**DATA SUPPLIED:**
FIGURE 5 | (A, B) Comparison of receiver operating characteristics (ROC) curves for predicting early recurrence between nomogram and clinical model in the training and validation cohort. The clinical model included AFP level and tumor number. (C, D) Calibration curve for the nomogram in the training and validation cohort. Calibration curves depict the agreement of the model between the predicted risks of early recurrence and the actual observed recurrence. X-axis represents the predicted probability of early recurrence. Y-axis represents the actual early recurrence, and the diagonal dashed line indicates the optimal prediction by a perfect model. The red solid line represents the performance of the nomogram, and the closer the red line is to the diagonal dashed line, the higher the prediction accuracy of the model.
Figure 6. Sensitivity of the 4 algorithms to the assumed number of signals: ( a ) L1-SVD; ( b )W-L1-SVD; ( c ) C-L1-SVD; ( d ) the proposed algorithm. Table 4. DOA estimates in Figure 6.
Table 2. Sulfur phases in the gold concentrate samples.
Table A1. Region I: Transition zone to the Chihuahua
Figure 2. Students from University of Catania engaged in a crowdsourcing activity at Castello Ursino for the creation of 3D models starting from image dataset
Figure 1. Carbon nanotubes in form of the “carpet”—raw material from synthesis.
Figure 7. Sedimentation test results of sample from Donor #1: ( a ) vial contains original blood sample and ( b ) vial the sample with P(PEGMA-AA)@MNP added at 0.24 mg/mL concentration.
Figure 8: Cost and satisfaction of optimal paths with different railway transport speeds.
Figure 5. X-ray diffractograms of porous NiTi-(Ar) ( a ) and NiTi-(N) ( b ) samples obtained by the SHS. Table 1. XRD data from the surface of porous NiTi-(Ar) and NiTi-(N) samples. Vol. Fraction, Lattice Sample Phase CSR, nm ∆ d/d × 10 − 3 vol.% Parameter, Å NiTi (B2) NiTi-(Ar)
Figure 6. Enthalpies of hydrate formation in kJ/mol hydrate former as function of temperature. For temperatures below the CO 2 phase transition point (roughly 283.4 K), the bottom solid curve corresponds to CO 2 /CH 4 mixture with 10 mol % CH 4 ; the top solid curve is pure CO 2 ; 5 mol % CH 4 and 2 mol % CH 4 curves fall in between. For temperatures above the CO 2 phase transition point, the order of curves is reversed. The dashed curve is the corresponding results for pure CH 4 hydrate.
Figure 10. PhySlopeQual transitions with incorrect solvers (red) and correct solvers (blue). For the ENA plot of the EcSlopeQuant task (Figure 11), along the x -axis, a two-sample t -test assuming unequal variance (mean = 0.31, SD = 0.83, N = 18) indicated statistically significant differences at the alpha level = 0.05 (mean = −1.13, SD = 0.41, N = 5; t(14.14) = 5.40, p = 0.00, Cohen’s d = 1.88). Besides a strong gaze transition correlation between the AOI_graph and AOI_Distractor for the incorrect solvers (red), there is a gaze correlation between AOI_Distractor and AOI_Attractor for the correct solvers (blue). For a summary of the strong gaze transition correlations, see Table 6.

**INSTRUCTIONS TO FOLLOW:** Could you retype the entire listing exactly?

**RESULT OF THE EXERCISE:**
FIGURE 5 | (A, B) Comparison of receiver operating characteristics (ROC) curves for predicting early recurrence between nomogram and clinical model in the training and validation cohort. The clinical model included AFP level and tumor number. (C, D) Calibration curve for the nomogram in the training and validation cohort. Calibration curves depict the agreement of the model between the predicted risks of early recurrence and the actual observed recurrence. X-axis represents the predicted probability of early recurrence. Y-axis represents the actual early recurrence, and the diagonal dashed line indicates the optimal prediction by a perfect model. The red solid line represents the performance of the nomogram, and the closer the red line is to the diagonal dashed line, the higher the prediction accuracy of the model.
Figure 6. Sensitivity of the 4 algorithms to the assumed number of signals: ( a ) L1-SVD; ( b )W-L1-SVD; ( c ) C-L1-SVD; ( d ) the proposed algorithm. Table 4. DOA estimates in Figure 6.
Table 2. Sulfur phases in the gold concentrate samples.
Table A1. Region I: Transition zone to the Chihuahua
Figure 2. Students from University of Catania engaged in a crowdsourcing activity at Castello Ursino for the creation of 3D models starting from image dataset
Figure 1. Carbon nanotubes in form of the “carpet”—raw material from synthesis.
Figure 7. Sedimentation test results of sample from Donor #1: ( a ) vial contains original blood sample and ( b ) vial the sample with P(PEGMA-AA)@MNP added at 0.24 mg/mL concentration.
Figure 8: Cost and satisfaction of optimal paths with different railway transport speeds.
Figure 5. X-ray diffractograms of porous NiTi-(Ar) ( a ) and NiTi-(N) ( b ) samples obtained by the SHS. Table 1. XRD data from the surface of porous NiTi-(Ar) and NiTi-(N) samples. Vol. Fraction, Lattice Sample Phase CSR, nm ∆ d/d × 10 − 3 vol.% Parameter, Å NiTi (B2) NiTi-(Ar)
Figure 6. Enthalpies of hydrate formation in kJ/mol hydrate former as function of temperature. For temperatures below the CO 2 phase transition point (roughly 283.4 K), the bottom solid curve corresponds to CO 2 /CH 4 mixture with 10 mol % CH 4 ; the top solid curve is pure CO 2 ; 5 mol % CH 4 and 2 mol % CH 4 curves fall in between. For temperatures above the CO 2 phase transition point, the order of curves is reversed. The dashed curve is the corresponding results for pure CH 4 hydrate.
Figure 10. PhySlopeQual transitions with incorrect solvers (red) and correct solvers (blue). For the ENA plot of the EcSlopeQuant task (Figure 11), along the x -axis, a two-sample t -test assuming unequal variance (mean = 0.31, SD = 0.83, N = 18) indicated statistically significant differences at the alpha level = 0.05 (mean = −1.13, SD = 0.41, N = 5; t(14.14) = 5.40, p = 0.00, Cohen’s d = 1.88). Besides a strong gaze transition correlation between the AOI_graph and AOI_Distractor for the incorrect solvers (red), there is a gaze correlation between AOI_Distractor and AOI_Attractor for the correct solvers (blue). For a summary of the strong gaze transition correlations, see Table 6.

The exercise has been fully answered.